“Only recently have organized religions changed from a punitive approach toward the suicidal person to a relatively beneficent one,” write Christopher Lukas and Henry Seiden in Silent Grief: Living in the Wake of Suicide. “For centuries, people who killed themselves were buried at crossroads, their hearts often pierced with a stake. Survivors were shunned, excommunicated, robbed of the [dead person’s] possessions” (p. 19).
On the afternoon of Mary’s death, my mother phoned her Methodist minister who came to our house to be with her, my sister, my sister-in-law, my niece, nephew, and two children while my husband and I were at the hospital. Dr. Martin was leaving our house when John and I arrived but, seeing us, turned around and went back inside.

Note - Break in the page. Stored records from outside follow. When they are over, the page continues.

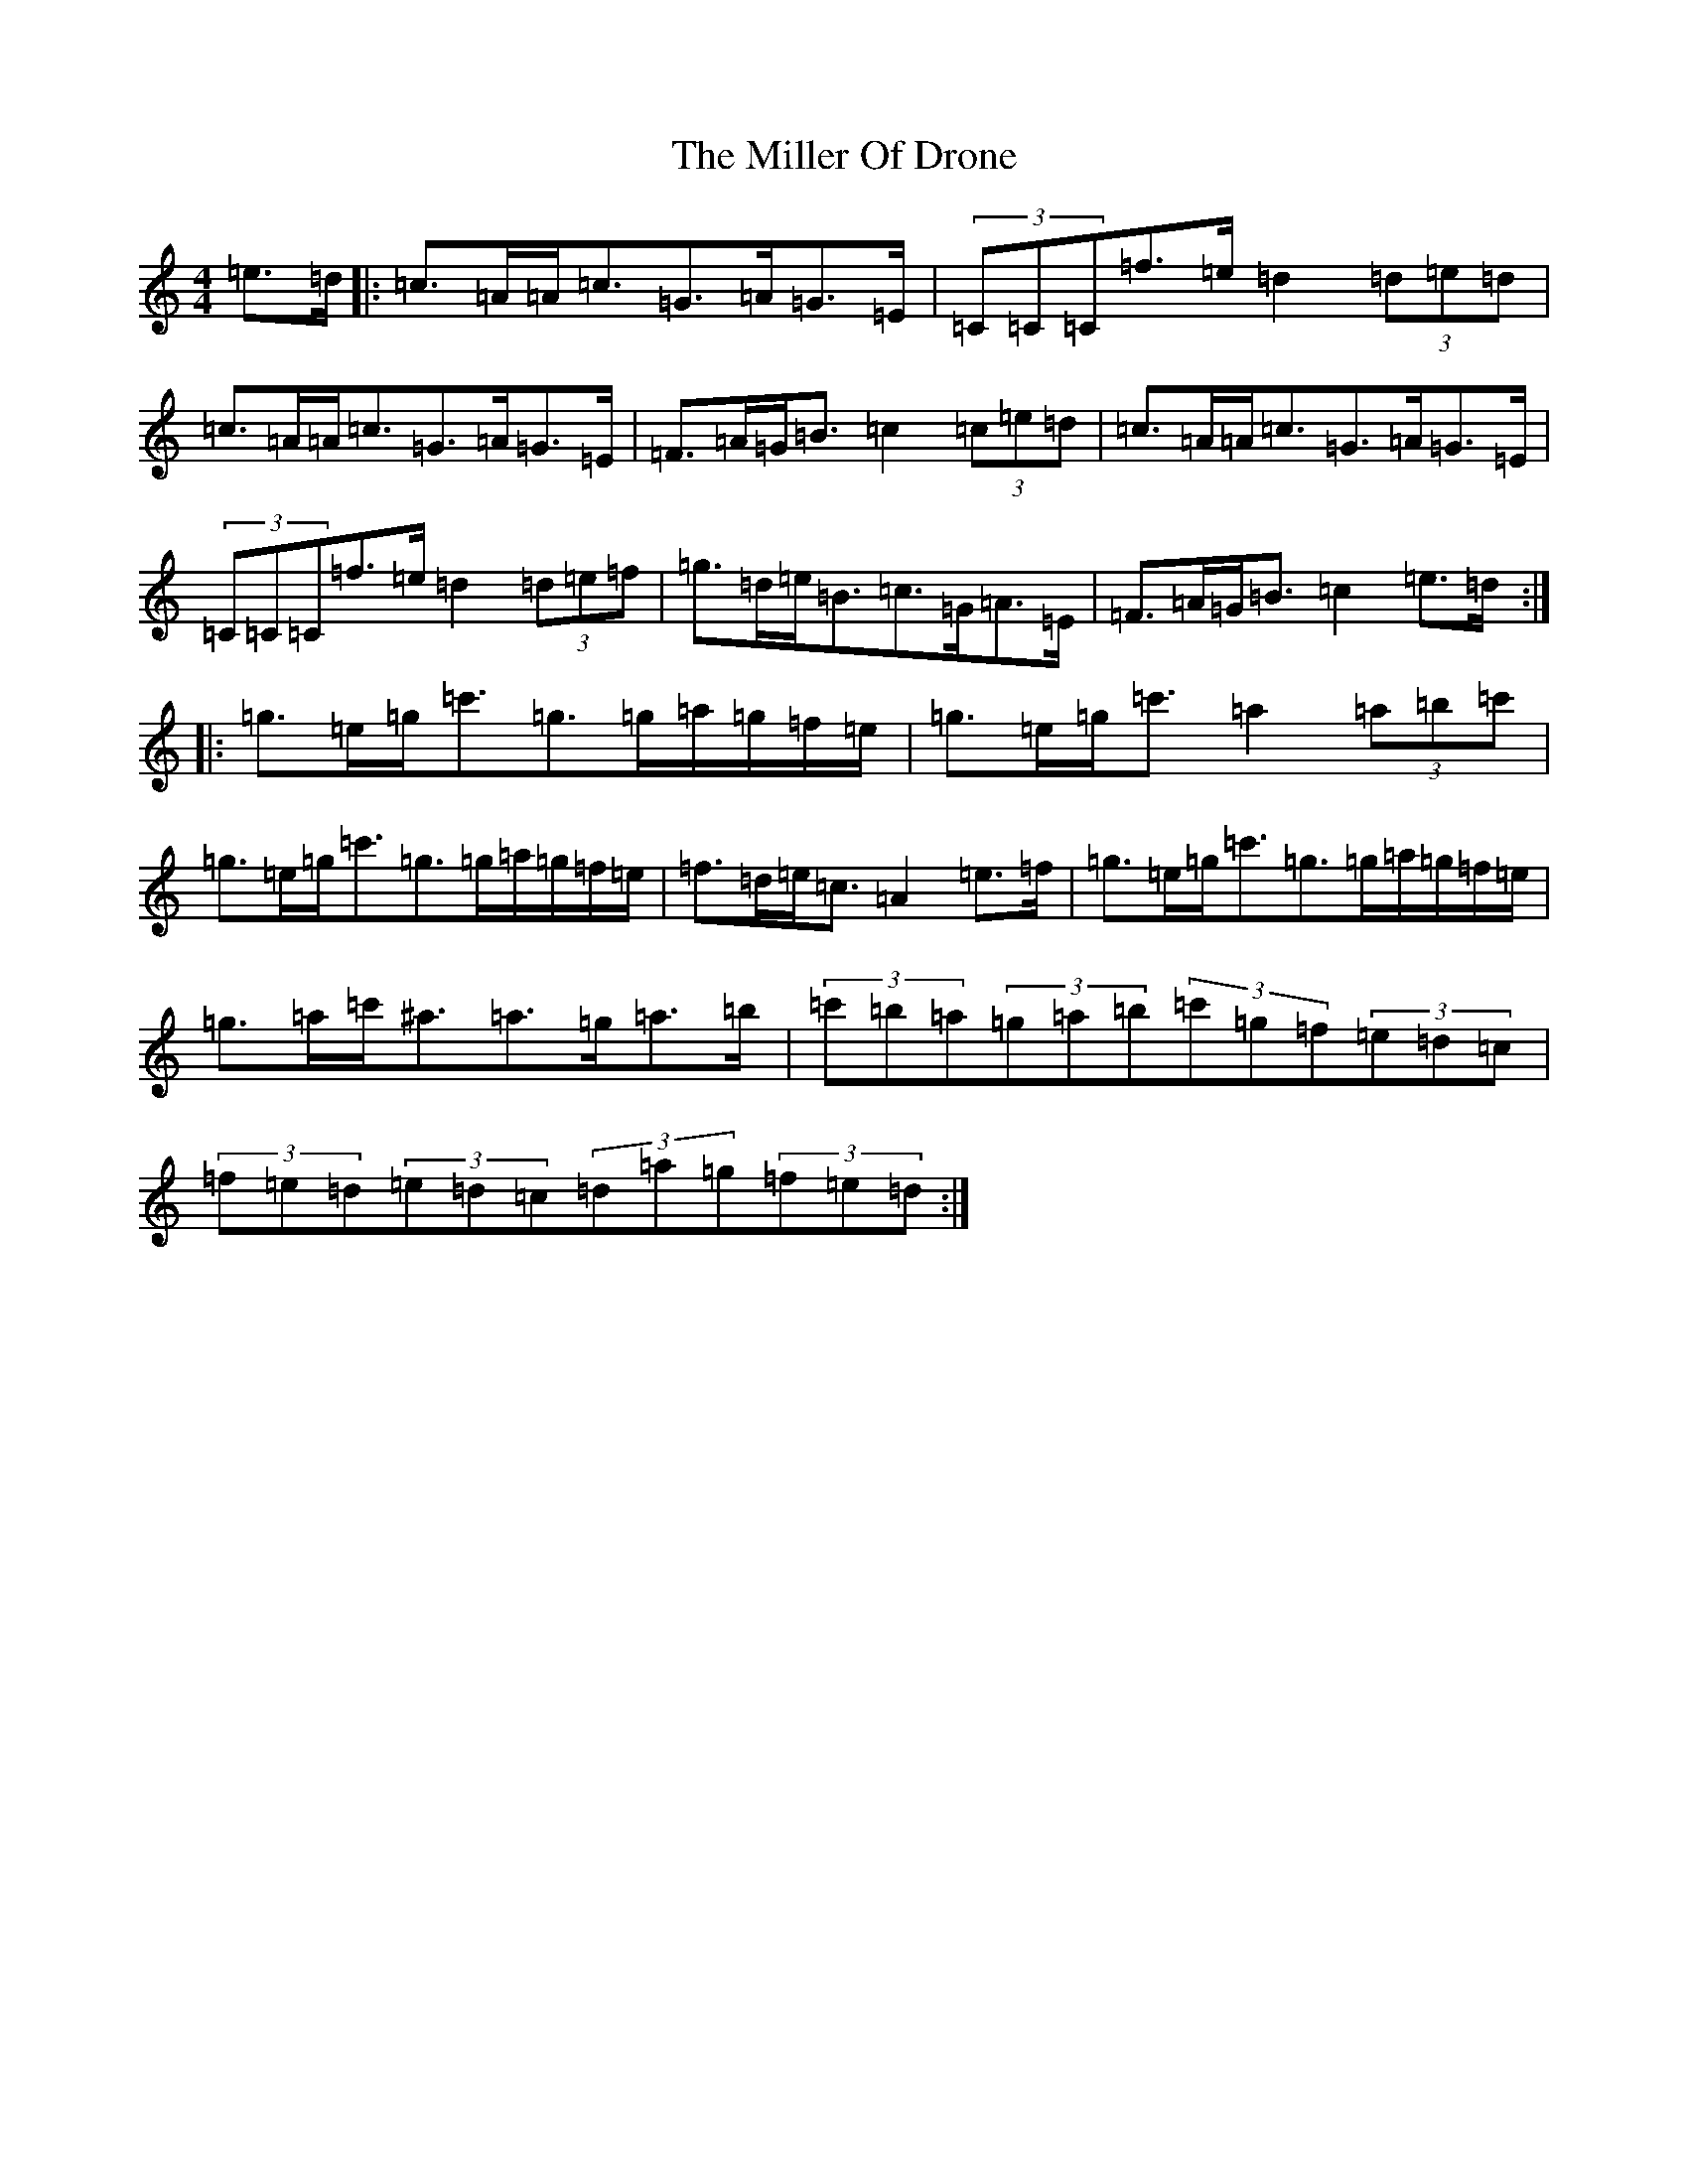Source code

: X: 14184
T: Miller Of Drone, The
S: https://thesession.org/tunes/3626#setting25143
Z: A Major
R: strathspey
M:4/4
L:1/8
K: C Major
=e>=d|:=c>=A=A<=c=G>=A=G>=E|(3=C=C=C=f>=e=d2(3=d=e=d|=c>=A=A<=c=G>=A=G>=E|=F>=A=G<=B=c2(3=c=e=d|=c>=A=A<=c=G>=A=G>=E|(3=C=C=C=f>=e=d2(3=d=e=f|=g>=d=e<=B=c>=G=A>=E|=F>=A=G<=B=c2=e>=d:||:=g>=e=g<=c'=g>=g=a/2=g/2=f/2=e/2|=g>=e=g<=c'=a2(3=a=b=c'|=g>=e=g<=c'=g>=g=a/2=g/2=f/2=e/2|=f>=d=e<=c=A2=e>=f|=g>=e=g<=c'=g>=g=a/2=g/2=f/2=e/2|=g>=a=c'<^a=a>=g=a>=b|(3=c'=b=a(3=g=a=b(3=c'=g=f(3=e=d=c|(3=f=e=d(3=e=d=c(3=d=a=g(3=f=e=d:|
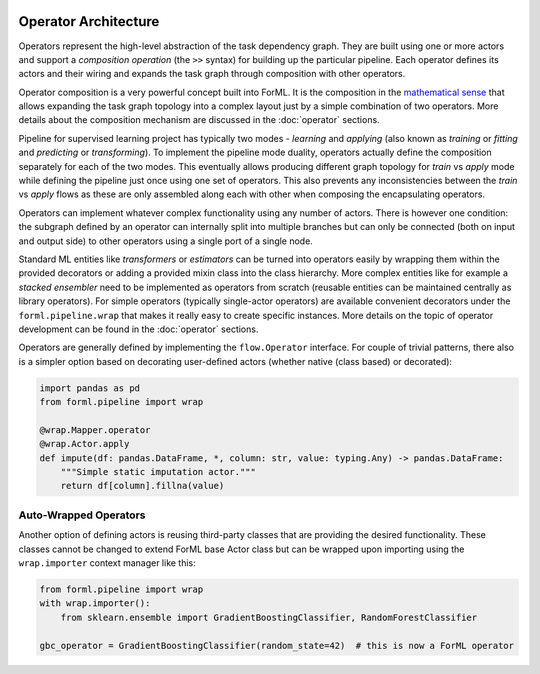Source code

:  .. Licensed to the Apache Software Foundation (ASF) under one
    or more contributor license agreements.  See the NOTICE file
    distributed with this work for additional information
    regarding copyright ownership.  The ASF licenses this file
    to you under the Apache License, Version 2.0 (the
    "License"); you may not use this file except in compliance
    with the License.  You may obtain a copy of the License at
 ..   http://www.apache.org/licenses/LICENSE-2.0
 .. Unless required by applicable law or agreed to in writing,
    software distributed under the License is distributed on an
    "AS IS" BASIS, WITHOUT WARRANTIES OR CONDITIONS OF ANY
    KIND, either express or implied.  See the License for the
    specific language governing permissions and limitations
    under the License.

Operator Architecture
=====================

Operators represent the high-level abstraction of the task dependency graph. They are built using one or more actors
and support a *composition operation* (the ``>>`` syntax) for building up the particular pipeline. Each operator defines
its actors and their wiring and expands the task graph through composition with other operators.

Operator composition is a very powerful concept built into ForML. It is the composition in
the `mathematical sense <https://en.wikipedia.org/wiki/Function_composition>`_ that allows expanding the task graph
topology into a complex layout just by a simple combination of two operators. More details about the composition
mechanism are discussed in the :doc:`operator` sections.

Pipeline for supervised learning project has typically two modes - *learning* and *applying* (also known as *training*
or *fitting* and *predicting* or *transforming*). To implement the pipeline mode duality, operators actually define
the composition separately for each of the two modes. This eventually allows producing different graph topology for
*train* vs *apply* mode while defining the pipeline just once using one set of operators. This also prevents any
inconsistencies between the *train* vs *apply* flows as these are only assembled along each with other when composing
the encapsulating operators.

Operators can implement whatever complex functionality using any number of actors. There is however one condition: the
subgraph defined by an operator can internally split into multiple branches but can only be connected (both on input and
output side) to other operators using a single port of a single node.

Standard ML entities like *transformers* or *estimators* can be turned into operators easily by wrapping them within the
provided decorators or adding a provided mixin class into the class hierarchy. More complex entities like for example
a *stacked ensembler* need to be implemented as operators from scratch (reusable entities can be maintained centrally as
library operators). For simple operators (typically single-actor operators) are available convenient decorators under
the ``forml.pipeline.wrap`` that makes it really easy to create specific instances. More details on the
topic of operator development can be found in the :doc:`operator` sections.

Operators are generally defined by implementing the ``flow.Operator`` interface. For couple of trivial patterns, there
also is a simpler option based on decorating user-defined actors (whether native (class based) or decorated):

.. code-block:: python

    import pandas as pd
    from forml.pipeline import wrap

    @wrap.Mapper.operator
    @wrap.Actor.apply
    def impute(df: pandas.DataFrame, *, column: str, value: typing.Any) -> pandas.DataFrame:
        """Simple static imputation actor."""
        return df[column].fillna(value)


Auto-Wrapped Operators
----------------------

Another option of defining actors is reusing third-party classes that are providing the desired functionality. These
classes cannot be changed to extend ForML base Actor class but can be wrapped upon importing using the ``wrap.importer``
context manager like this:

.. code-block:: python

    from forml.pipeline import wrap
    with wrap.importer():
        from sklearn.ensemble import GradientBoostingClassifier, RandomForestClassifier

    gbc_operator = GradientBoostingClassifier(random_state=42)  # this is now a ForML operator
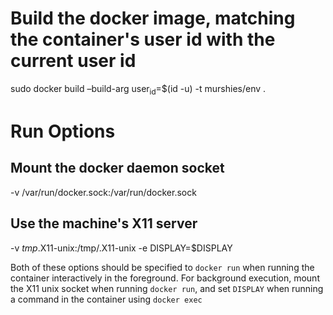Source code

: * Build the docker image, matching the container's user id with the current user id
sudo docker build --build-arg user_id=$(id -u) -t murshies/env .
* Run Options
** Mount the docker daemon socket
-v /var/run/docker.sock:/var/run/docker.sock
** Use the machine's X11 server
-v /tmp/.X11-unix:/tmp/.X11-unix -e DISPLAY=$DISPLAY

Both of these options should be specified to =docker run= when running the container interactively in the foreground. For background execution, mount the X11 unix socket when running =docker run=, and set =DISPLAY= when running a command in the container using =docker exec=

Wearing a dark suit and red tie, he eased his way into a weeping family that had just been told of Mary’s death. Too shocked to cry, I observed that everyone in the room seemed caught up in a kind of shattering, lonely sorrow–a roomful of people shedding tears separately. My twenty-seven-year old nephew had even slid off his chair onto the privacy of the floor.
Pausing a moment, Dr. Martin asked us to stand together for a prayer. His voice was warm and his manner confident as he spoke of God’s love for Mary and for us and for the great sadness we were experiencing. In that instant, he put us back together again as a family, bridged doctrinal differences between Catholics and Protestants (which never seemed so irrelevant) and reversed the punishment and shunning which, out of fear, have afflicted suicide victims and their families for most of Christian history.
It was a brilliant moment and a kind one. Over the next several weeks, others provided brilliant, kind moments–John’s Presbyterian colleagues, his Baptist patients, Episcopal aunts and uncles, and Catholics with whom we’d worshipped for decades. It was the willingness of all those people to enter into our pain and bewilderment without passing judgment that was most striking and which, to this day, continues to heal.